In the spot market, the onshore yuan weakened to a low of 6.6520, the weakest level since Nov. 5, 2020. But it later reversed course to finish the domestic session at 6.5866 per dollar, up 389 pips or 0.6% from the previous late night close of 6.6255.

Its offshore counterpart traded at 6.61 per dollar around 0830 GMT.

If the onshore yuan finishes the late night session at the domestic closing level, it would still book a monthly loss of 3.75% against the dollar, the biggest monthly drop since August 2019, when tensions between the world’s two largest economies intensified.

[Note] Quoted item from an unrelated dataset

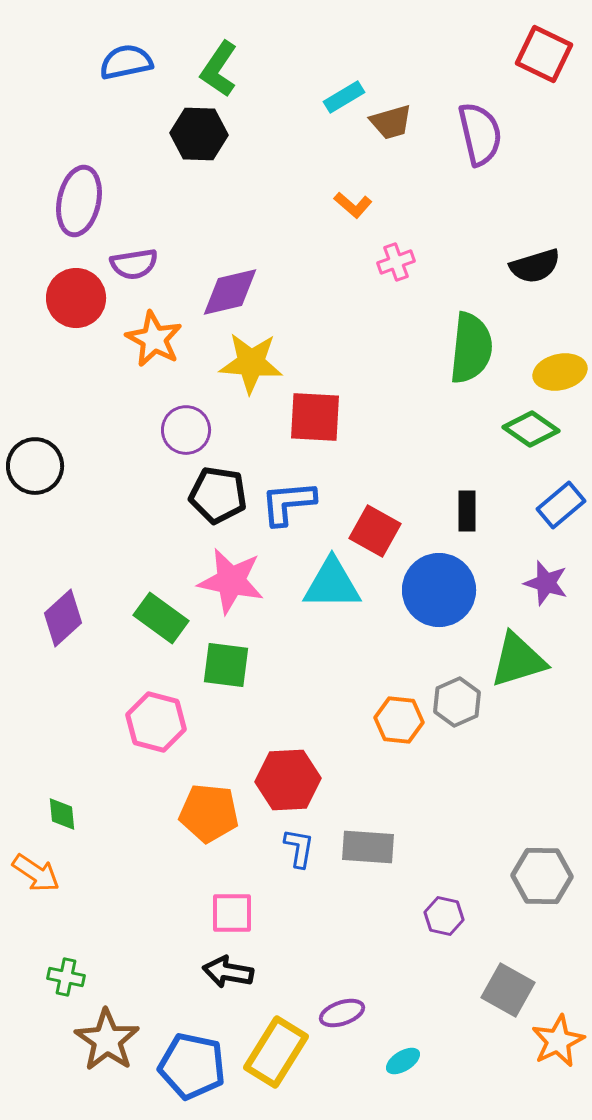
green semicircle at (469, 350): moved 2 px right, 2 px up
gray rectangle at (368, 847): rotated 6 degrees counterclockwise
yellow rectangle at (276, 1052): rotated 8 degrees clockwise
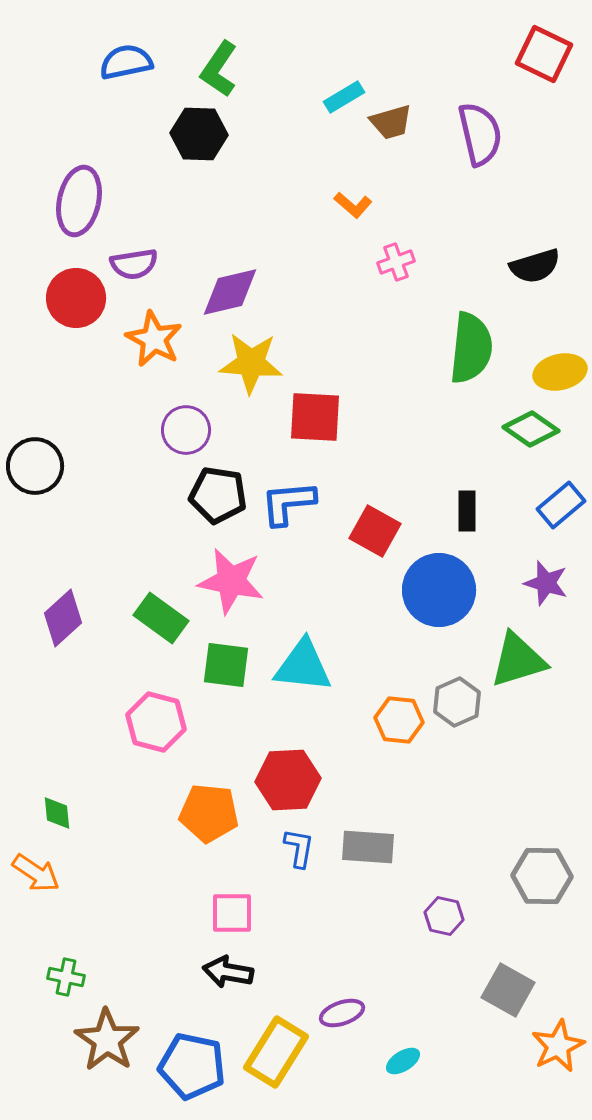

The sharp intra-day turnaround in the yuan came after the Politburo, a top decision-making body of the ruling Communist Party, said China will step up policy support to stabilise the slowing economy. Though it offered no details, it helped shore up sentiment in the yuan and battered Chinese stock markets.

“The most important message is a change of policy priority,” said Zhang Zhiwei, chief economist at Pinpoint Asset Management.

“In the past few weeks the top priority seems to be containing Omicron outbreaks. Now the goal is to balance containing outbreaks and economic growth.” The official remarks offered some relief for financial markets, after many investors had raised doubts about China hitting this year’s growth target of about 5.5% as a wave of COVID-19 induced lockdowns weighed on activity.

While the central bank has yet to show much apparent discomfort over the recent yuan slide, despite a reduction to the amount of foreign exchange banks must set aside as reserve earlier this week, some investors were worried that authorities could step in any time soon.

Several traders said they received a growing numbers of queries from their corporate clients about liquidating their dollar holdings on Friday.